Reputation: 21914
I am getting an HTTP 400 - Bad Request
error while making an XML-RPC
over HTTPS
in Python 3.8.
It seems like this issue is happening when we are supplying the Host
header in the HTTPS
request, without skip_host=True
in the putrequest
(doc) call before that. Are both these info's -- skip_host
argument and Host
header, mutually exclusive? If so, which one should I use?
import http.client
connection = http.client.HTTPSConnection("duckduckgo.com", "443")
connection.putrequest("GET", "/") # needs skip_host=True if Host has to be supplied
connection.putheader("User-Agent", "Python/3.8")
connection.putheader("Host", "duckduckgo.com") # needs skip_host=True to work
connection.endheaders()
response = connection.getresponse()
print(response.status, response.reason)
Update: This issue doesn't happen with all HTTPS servers, as mentioned in the official docs.
Upvotes: 2
Views: 992
Reputation: 1979
Leaving skip_host
to its default value, i.e., False
, and specifying a Host
header using putheader
results in sending the Host
header twice (and in this example with different values).

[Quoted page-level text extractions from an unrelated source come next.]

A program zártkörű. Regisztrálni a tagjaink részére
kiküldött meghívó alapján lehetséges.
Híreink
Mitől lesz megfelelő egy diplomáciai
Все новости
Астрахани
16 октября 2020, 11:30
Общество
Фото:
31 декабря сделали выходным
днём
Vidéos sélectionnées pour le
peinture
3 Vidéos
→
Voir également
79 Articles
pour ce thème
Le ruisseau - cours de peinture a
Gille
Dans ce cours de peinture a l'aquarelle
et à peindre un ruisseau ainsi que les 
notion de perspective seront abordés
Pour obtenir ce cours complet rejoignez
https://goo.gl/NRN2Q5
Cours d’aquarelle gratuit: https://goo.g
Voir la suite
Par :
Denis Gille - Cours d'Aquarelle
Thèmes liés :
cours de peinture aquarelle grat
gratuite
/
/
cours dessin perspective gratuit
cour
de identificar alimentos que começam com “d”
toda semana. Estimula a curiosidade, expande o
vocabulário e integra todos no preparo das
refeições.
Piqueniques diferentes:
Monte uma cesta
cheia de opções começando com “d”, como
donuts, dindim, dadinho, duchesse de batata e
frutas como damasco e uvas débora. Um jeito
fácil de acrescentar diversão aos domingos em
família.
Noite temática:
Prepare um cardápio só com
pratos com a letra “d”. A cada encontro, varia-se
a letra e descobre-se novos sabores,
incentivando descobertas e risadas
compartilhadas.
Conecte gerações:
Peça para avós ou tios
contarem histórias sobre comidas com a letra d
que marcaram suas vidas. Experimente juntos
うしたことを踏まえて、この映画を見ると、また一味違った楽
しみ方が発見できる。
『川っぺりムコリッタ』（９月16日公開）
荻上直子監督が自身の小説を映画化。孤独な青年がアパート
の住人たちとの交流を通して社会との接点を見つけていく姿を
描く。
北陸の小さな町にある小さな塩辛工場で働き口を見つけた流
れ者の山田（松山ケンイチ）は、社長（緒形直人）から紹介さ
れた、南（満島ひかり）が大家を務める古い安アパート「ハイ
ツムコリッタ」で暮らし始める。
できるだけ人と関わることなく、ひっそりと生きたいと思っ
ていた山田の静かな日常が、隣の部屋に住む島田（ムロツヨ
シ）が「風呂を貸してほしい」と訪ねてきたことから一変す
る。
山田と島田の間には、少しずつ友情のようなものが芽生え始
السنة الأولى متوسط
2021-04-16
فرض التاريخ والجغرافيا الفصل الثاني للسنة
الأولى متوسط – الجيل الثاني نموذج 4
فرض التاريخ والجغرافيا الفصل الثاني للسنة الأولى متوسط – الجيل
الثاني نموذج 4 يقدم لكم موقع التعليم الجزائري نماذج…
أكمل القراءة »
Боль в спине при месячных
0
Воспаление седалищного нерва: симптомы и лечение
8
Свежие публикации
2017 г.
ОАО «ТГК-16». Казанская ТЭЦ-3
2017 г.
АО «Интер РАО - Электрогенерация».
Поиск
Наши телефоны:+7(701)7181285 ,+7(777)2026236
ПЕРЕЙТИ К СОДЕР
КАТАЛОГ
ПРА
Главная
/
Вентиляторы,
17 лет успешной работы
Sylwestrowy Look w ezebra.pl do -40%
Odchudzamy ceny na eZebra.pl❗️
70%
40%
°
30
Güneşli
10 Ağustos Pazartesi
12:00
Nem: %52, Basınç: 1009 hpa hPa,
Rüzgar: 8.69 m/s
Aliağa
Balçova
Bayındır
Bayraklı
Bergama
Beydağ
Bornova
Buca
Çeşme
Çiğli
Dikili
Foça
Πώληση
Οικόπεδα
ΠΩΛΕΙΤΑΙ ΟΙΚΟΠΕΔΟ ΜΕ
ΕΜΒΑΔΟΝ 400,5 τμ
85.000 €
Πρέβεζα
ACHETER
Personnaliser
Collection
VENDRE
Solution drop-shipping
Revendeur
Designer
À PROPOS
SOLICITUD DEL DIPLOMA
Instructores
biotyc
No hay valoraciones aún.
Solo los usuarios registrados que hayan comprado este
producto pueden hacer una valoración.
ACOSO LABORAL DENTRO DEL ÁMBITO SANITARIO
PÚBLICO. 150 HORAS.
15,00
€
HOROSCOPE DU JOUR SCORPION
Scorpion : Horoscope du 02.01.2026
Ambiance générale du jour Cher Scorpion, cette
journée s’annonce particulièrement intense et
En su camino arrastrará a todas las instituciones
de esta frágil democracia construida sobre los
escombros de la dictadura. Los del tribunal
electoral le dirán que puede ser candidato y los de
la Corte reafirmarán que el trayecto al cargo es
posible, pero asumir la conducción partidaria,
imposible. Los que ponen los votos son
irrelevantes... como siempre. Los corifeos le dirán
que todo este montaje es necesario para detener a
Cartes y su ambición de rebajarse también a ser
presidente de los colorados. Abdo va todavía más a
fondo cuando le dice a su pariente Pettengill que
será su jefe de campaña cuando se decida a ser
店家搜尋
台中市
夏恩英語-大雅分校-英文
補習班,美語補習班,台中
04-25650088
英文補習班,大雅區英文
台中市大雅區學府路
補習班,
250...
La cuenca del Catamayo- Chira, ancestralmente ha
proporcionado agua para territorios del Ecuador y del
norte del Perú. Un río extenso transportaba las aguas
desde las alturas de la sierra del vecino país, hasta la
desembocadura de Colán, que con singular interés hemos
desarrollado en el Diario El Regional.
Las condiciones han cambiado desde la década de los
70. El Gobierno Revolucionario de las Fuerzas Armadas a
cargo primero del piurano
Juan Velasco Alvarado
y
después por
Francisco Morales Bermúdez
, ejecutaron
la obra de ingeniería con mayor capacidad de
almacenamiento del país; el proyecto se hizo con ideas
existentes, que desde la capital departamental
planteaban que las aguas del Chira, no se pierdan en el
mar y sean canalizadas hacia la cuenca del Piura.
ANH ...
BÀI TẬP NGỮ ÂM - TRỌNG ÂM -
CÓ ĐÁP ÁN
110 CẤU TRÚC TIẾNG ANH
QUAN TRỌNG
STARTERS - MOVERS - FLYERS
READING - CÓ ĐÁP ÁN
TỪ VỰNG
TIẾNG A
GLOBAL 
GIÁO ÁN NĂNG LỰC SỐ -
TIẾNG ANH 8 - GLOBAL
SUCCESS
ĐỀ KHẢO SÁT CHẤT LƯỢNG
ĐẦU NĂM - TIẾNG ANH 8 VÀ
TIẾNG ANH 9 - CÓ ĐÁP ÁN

This can be checked by setting the debuglevel
to a positive value.
>>> import http.client
>>> connection = http.client.HTTPSConnection("duckduckgo.com", "443")
>>> connection.set_debuglevel(1)
>>> connection.putrequest("GET", "/")
>>> connection.putheader("User-Agent", "Python/3.8")
>>> connection.putheader("Host", "duckduckgo.com")
>>> connection.endheaders()
send: b'GET / HTTP/1.1\r\nHost: duckduckgo.com:443\r\nAccept-Encoding: identity\r\nUser-Agent: Python/3.8\r\nHost: duckduckgo.com\r\n\r\n'
>>>
>>> response = connection.getresponse()
reply: 'HTTP/1.1 400 Bad Request\r\n'
header: Server header: Date header: Content-Type header: Content-Length header: Connection header: X-XSS-Protection header: X-Content-Type-Options header: Referrer-Policy header: Expect-CT
In http.client
's code it is mentioned that sending the Host
header twice can be "confusing" for some web servers. See the following comment in putrequest
:
if not skip_host:
# this header is issued *only* for HTTP/1.1
# connections. more specifically, this means it is
# only issued when the client uses the new
# HTTPConnection() class. backwards-compat clients
# will be using HTTP/1.0 and those clients may be
# issuing this header themselves. we should NOT issue
# it twice; some web servers (such as Apache) barf
# when they see two Host: headers
Your code will work either by adding skip_host=True
or by not explicitly specifying a Host
header. Both result in sending the Host
header once.
>>> import http.client
>>> connection = http.client.HTTPSConnection("duckduckgo.com", "443")
>>> connection.putrequest("GET", "/", skip_host=True)
>>> connection.putheader("User-Agent", "Python/3.8")
>>> connection.putheader("Host", "duckduckgo.com")
>>> connection.endheaders()
>>> response = connection.getresponse()
>>> print(response.status, response.reason)
200 OK
>>> # OR
>>> connection = http.client.HTTPSConnection("duckduckgo.com", "443")
>>> connection.putrequest("GET", "/")
>>> connection.putheader("User-Agent", "Python/3.8")
>>> connection.endheaders()
>>> response = connection.getresponse()
>>> print(response.status, response.reason)
200 OK
As to which one to use, the docs seem to suggest that unless you have a reason to specify a Host
header (using putheader
) you can rely on the module's automatic sending of the Host
header, i.e., leave skip_host
to its default value, i.e., False
, and do not specify a Host
header using putheader
.
Upvotes: 4